SELECTED PASSAGE ▸
--- Begin ---
# 5DS raw editing - SLOW



## Benhider (Sep 30, 2015)

Is anyone else having a problem batch editing their 5DS raw files in Adobe Photoshop CS6. I even shoot medium size files now, but my photoshop is struggling to scroll through each preview. I'm working on a late 2013 Macbook Pro with core i7 and 16GB Ram.... shouldn't be a problem.

It's starting to make my 5DS my least used camera because it takes so long to batch edit any raws. CS6 is struggling to even open a preview. It happens after a few seconds or more, but that adds a while to an edit of 200 files. 

Any suggestions about how to speed up photoshop?


----------



## tomscott (Sep 30, 2015)

Are you using an SSD, the HDD is usually the bottleneck.

Do you do any specific reason you use photoshop to batch edit? Lightroom is quicker than camera raw imo especially for batch processing. Lightroom CC also makes use of the graphics processor for faster previews.

I have a 13 MBA 11" with a 512gb SSD i7 and 8gbs and it has no issues with my 5DMKIII I've also tested plenty of 5DS files with it with no issue at all.


----------



## Benhider (Sep 30, 2015)

Thanks Tom, I also have no issue at all with my 5D Mark iii or 1DX, that's why I have noticed such a drop in performance. I am using a SSD.

I could try Lightroom to see if it's faster, but that's not my normal workflow.


----------



## tomscott (Sep 30, 2015)

Have to say that is really odd… I know that Medium files do take a bit more processing power to batch process because they have to be uncompressed. But other than that the system should handle it fine. Have you got any other higher end machines? I use mine on the go and have a Mac Pro I do all my main work on.


----------



## takesome1 (Sep 30, 2015)

I bought a new ASUS ROG laptop a few months back, it is a version with no SSD but the machine is geared toward gaming. 4th generation I7 3.6ghz.

I am using LR 6 and here is what I see.
--- End ---
PROBLEM SET ▸
A: Summarize the 5DS raw editing thread in two sentences.
B: Write out the part of the 5DS raw editing thread between "Is anyone else" and "speed up photoshop?", inclusive.
C: Write what comes next in the 5DS raw editing thread, picking up after its final sentence.
The rows come from a separate source.

ENTRIES SHOWN ▸
--- Begin ---
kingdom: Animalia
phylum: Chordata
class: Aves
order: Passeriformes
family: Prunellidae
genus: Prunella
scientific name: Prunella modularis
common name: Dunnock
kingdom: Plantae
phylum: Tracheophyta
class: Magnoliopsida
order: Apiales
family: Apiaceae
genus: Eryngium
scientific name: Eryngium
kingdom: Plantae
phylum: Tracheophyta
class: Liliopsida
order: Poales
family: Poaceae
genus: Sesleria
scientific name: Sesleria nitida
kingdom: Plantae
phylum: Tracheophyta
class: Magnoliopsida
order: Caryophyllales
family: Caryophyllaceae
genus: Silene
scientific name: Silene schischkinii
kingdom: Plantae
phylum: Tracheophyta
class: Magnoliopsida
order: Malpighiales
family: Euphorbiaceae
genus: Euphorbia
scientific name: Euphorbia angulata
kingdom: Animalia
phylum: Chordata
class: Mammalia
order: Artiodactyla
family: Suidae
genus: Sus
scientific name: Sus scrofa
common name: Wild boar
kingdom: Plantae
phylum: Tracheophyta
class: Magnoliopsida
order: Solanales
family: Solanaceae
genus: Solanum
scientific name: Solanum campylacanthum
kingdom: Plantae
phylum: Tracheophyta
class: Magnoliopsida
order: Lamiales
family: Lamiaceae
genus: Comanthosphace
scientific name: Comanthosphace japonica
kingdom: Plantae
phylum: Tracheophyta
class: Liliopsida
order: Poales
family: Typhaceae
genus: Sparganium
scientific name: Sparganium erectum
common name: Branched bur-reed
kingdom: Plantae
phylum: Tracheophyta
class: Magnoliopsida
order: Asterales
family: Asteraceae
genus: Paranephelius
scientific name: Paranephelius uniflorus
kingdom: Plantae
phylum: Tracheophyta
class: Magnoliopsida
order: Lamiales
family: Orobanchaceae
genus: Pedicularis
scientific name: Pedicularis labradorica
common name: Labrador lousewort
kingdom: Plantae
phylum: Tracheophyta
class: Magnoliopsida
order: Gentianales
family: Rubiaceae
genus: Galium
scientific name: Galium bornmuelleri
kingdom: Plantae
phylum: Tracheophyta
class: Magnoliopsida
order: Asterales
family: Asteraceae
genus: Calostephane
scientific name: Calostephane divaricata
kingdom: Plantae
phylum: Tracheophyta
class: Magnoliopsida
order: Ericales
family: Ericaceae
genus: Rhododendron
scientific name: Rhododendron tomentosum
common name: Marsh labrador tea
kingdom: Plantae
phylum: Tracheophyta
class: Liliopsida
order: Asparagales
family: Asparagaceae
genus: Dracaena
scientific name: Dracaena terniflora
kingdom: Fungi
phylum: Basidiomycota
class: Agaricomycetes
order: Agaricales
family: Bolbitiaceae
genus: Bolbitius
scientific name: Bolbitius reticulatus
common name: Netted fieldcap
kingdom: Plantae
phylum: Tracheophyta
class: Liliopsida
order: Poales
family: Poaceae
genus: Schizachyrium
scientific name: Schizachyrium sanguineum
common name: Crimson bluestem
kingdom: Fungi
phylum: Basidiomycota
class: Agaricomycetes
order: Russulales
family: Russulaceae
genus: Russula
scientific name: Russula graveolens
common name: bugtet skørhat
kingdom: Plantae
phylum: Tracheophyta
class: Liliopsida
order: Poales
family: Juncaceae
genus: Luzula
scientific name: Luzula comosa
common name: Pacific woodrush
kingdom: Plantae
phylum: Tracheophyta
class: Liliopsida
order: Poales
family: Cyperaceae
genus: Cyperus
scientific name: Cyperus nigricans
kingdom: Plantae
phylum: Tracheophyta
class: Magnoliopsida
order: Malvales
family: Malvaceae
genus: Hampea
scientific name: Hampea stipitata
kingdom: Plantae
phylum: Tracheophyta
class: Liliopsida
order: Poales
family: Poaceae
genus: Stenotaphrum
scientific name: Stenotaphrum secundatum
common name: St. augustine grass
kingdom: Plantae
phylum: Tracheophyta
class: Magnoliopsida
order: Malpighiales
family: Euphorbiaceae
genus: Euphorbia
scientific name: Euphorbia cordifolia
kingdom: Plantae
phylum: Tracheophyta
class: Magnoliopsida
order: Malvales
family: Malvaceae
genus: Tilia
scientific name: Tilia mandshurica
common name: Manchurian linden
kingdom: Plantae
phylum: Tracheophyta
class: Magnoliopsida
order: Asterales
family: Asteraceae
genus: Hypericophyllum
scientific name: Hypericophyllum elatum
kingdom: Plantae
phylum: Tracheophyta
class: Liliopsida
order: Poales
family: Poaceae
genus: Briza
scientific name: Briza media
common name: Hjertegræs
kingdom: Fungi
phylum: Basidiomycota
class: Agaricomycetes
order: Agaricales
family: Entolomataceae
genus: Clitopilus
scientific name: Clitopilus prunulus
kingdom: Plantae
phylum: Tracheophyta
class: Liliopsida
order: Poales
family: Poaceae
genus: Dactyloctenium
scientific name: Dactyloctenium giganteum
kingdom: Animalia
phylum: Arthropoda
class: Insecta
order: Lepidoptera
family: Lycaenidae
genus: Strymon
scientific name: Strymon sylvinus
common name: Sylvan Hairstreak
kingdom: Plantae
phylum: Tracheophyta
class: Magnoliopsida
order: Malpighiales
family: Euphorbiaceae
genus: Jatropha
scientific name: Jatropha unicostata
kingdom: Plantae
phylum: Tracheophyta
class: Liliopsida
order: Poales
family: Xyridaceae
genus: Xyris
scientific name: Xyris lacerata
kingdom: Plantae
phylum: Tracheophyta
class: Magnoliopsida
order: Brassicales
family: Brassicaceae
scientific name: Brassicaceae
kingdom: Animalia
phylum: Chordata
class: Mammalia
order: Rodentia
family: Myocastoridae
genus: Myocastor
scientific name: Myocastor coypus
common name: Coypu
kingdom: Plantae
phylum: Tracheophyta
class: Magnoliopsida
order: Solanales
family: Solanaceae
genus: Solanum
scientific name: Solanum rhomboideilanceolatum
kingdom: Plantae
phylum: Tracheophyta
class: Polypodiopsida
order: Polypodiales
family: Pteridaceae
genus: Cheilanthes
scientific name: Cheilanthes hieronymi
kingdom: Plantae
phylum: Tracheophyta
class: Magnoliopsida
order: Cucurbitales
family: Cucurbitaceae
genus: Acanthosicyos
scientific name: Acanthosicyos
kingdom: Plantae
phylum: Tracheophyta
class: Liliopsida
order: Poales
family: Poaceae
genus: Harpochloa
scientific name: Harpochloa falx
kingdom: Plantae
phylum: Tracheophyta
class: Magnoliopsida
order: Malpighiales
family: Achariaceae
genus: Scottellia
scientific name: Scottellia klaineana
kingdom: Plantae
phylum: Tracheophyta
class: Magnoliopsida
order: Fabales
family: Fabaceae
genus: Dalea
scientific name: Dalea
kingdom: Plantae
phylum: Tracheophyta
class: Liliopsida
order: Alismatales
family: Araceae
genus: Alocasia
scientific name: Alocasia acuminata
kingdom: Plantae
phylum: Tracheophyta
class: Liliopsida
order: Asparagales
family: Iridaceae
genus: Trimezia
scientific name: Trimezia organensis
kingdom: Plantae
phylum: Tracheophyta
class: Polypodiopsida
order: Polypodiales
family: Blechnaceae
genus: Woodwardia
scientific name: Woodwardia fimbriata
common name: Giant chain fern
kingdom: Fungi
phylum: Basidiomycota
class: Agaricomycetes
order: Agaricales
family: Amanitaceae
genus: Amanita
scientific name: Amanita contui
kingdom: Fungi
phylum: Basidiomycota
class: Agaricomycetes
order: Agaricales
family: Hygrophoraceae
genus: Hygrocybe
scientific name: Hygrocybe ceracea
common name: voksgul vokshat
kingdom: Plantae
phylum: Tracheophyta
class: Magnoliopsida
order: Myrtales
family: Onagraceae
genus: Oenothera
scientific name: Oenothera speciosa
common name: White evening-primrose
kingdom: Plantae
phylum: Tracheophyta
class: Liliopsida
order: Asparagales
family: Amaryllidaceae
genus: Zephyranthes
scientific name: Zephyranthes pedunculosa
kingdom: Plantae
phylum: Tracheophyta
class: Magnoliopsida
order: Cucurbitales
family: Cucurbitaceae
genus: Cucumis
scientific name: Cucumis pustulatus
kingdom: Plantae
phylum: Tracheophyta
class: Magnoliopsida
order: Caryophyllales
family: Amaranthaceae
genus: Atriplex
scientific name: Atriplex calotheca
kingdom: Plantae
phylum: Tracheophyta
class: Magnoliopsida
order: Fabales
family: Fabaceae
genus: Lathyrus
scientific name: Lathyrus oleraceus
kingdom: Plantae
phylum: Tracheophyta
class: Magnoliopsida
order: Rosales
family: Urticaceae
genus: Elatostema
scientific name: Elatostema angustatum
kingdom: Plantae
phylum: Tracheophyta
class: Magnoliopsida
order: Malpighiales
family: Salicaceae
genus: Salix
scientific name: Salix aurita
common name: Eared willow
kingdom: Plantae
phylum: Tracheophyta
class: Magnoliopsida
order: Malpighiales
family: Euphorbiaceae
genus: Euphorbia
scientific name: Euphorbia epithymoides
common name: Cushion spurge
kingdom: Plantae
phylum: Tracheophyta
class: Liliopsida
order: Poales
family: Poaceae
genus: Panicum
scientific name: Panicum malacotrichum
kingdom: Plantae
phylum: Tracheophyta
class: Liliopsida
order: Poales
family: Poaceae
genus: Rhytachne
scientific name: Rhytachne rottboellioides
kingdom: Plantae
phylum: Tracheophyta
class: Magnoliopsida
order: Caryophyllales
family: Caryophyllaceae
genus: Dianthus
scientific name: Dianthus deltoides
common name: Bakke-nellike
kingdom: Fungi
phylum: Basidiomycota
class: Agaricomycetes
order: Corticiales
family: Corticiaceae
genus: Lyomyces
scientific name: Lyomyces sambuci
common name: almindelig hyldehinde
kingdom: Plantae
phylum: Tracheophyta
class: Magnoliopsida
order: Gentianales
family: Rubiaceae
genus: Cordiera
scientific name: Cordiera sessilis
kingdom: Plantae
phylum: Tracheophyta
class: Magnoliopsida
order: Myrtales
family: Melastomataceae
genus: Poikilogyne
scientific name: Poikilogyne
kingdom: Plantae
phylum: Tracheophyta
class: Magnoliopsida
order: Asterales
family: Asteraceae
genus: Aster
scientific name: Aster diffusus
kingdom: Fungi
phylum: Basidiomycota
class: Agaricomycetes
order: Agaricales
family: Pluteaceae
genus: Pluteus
--- End ---
RESPONSES FOR EACH TASK ▸
A: Benhider reports that Photoshop CS6 struggles to preview and batch edit 5DS raw files on a late 2013 MacBook Pro with a Core i7 and 16GB of RAM, even with medium-size files and an SSD, although his 5D Mark III and 1DX files cause no trouble. tomscott suggests Lightroom as quicker for batch processing, explains that medium files need more processing power because they have to be uncompressed, and says his own laptop has handled 5DS files with no issue.

B:
Is anyone else having a problem batch editing their 5DS raw files in Adobe Photoshop CS6. I even shoot medium size files now, but my photoshop is struggling to scroll through each preview. I'm working on a late 2013 Macbook Pro with core i7 and 16GB Ram.... shouldn't be a problem.

It's starting to make my 5DS my least used camera because it takes so long to batch edit any raws. CS6 is struggling to even open a preview. It happens after a few seconds or more, but that adds a while to an edit of 200 files. 

Any suggestions about how to speed up photoshop?

C:
When processing the 5Ds R images it is quite fast, the lag when making adjustments is minimal. Occasionally there is refresh lag but not enough to bother me.
However when exporting and converting from RAW to JPEG it is very slow. I haven't put a stop watch to it but the files have been taking between 15 and 20 seconds to convert.


----------



## Halfrack (Sep 30, 2015)

It's slow, but not any slower than the 645Z files. If you're looking for a quick fix, cull with Photomechanic as it's lightning fast even with the 50MP file size.

This reaffirms my belief that it's not Canon who'll make the most money from the 50MP body, but Intel/Apple/Sandisk/Seagate and all the supporting equipment that you need to upgrade to keep your work flowing.


----------



## CSD (Sep 30, 2015)

You really need a proper workstation to start editing medium format/5Ds images, that means serious hardware to make your time back. You need professional graphics to speed up functions in Photoshop (such as FireGL/Quadro cards), Fast mult-core processor, and I mean physical cores not virtual 'hyperthreaded', you need a strong subsystem with NVMe drives ideally or fast SATA 3 (6Gb/s) SSDs. You'll need 32Gb RAM to handle a multi-layer PSD or if you have less then you'll be doing multiple PSDs to break down the workflow into manageable chunks.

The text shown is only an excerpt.